In the pharmaceutical sector, Bausch+Lomb markets several eye drops, particularly for treating dry eye disease and eye infections, as well as for post-operative care. In 2024, the company posted revenues of $4.791 billion, up 16% year-on-year. This growth is expected to slow down in 2025, as Bausch + Lomb anticipates sales of between $5 billion and $5.1 billion (+ 4.5% to + 6.5%). Most analysts recommend holding the stock, which has lost 20% of its value over the past year.
FOUNDED: 1951
HEADQUARTERS: NAGOY (JP)
EMPLOYEES: 4,500
REVENUE 2024: JPY121.4 BN
STOCK EXCHANGE: 7780
In the aftermath of the Second World War, Japan was occupied by the US military. It was in this context that Kyoichi Tanaka, a 19-year-old employee of the Tamamizuya optical shop, first heard about contact lenses from the wife of an American officer.
Through his own research, the young man developed Japan’s first contact lens in 1951 and founded a company to market it.
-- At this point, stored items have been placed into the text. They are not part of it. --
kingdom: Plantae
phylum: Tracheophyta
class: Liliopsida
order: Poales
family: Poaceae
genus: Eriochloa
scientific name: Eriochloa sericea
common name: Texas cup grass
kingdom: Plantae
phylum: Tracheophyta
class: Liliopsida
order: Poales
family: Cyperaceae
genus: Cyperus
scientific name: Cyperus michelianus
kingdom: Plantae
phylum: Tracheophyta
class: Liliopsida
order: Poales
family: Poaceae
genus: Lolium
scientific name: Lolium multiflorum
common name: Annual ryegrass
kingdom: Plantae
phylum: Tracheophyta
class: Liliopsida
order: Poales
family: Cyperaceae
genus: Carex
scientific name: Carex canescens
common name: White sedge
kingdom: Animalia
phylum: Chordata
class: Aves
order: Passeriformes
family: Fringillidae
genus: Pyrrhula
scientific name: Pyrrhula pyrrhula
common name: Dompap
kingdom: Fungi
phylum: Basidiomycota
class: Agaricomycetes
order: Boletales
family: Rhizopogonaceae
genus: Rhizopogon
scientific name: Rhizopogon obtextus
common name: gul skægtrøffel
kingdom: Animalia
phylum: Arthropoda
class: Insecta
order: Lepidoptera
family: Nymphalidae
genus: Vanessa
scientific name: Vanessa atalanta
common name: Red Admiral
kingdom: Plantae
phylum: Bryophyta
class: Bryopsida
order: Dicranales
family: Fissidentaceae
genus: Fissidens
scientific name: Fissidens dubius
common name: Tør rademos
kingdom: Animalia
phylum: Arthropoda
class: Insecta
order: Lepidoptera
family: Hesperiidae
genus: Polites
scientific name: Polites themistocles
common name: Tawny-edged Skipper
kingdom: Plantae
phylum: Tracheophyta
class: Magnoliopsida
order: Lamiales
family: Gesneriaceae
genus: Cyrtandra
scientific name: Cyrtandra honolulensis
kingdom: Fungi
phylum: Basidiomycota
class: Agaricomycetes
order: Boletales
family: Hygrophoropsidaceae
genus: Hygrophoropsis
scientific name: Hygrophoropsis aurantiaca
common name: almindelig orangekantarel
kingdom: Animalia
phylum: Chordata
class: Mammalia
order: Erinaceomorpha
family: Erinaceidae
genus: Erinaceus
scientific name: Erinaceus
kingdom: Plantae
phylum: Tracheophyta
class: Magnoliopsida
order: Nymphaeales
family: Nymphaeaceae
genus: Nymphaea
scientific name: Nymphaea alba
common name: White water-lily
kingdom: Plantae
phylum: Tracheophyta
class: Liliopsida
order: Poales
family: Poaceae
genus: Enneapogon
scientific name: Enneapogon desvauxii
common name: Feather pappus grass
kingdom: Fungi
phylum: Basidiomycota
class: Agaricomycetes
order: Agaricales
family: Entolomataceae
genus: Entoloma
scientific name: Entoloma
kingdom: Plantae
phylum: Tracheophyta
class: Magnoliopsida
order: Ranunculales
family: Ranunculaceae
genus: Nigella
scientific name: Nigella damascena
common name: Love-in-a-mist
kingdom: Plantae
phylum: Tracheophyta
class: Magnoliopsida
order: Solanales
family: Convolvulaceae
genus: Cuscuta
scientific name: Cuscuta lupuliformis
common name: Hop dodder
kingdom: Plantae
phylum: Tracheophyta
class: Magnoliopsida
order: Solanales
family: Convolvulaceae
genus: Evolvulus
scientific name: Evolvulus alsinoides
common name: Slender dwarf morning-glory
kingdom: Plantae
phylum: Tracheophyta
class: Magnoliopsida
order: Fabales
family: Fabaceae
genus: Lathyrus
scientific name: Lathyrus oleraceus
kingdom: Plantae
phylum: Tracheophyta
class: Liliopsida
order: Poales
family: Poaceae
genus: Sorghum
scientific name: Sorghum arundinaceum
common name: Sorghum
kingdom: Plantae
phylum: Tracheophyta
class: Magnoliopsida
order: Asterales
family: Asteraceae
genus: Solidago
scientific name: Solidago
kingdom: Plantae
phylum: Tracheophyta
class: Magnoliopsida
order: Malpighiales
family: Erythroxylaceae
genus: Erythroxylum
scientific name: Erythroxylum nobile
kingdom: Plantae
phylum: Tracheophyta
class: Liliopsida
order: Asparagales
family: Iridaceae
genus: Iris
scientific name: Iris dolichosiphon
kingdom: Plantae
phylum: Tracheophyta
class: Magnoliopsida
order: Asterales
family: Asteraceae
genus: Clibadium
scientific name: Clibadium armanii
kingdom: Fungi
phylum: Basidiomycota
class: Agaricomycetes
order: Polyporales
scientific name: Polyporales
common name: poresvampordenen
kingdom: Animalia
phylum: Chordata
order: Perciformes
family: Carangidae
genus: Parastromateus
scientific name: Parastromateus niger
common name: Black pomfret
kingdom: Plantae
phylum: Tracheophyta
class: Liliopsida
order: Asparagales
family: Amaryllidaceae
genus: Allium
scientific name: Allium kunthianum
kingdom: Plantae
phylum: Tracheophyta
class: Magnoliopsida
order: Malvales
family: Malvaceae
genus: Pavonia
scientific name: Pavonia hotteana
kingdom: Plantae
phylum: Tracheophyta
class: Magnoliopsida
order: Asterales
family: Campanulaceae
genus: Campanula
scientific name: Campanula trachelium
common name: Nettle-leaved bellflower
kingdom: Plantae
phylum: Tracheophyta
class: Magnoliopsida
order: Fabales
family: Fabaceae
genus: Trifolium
Nearly 75 years later, Menicon has become a multinational corporation that sells its lenses almost everywhere in the world, including Europe, the United States, China and Australia. Like its competitors Alcon, Johnson & Johnson and CooperVision, the company stands to gain from the increase in refractive errors (myopia, hyperopia, presbyopia and astigmatism) and see its sales grow in the coming years. According to projections, 4.9 billion people worldwide will be short-sighted in 2050, compared to 2.6 billion in 2020. Of the five analysts who follow the stock, three recommend buying and the other two recommend holding.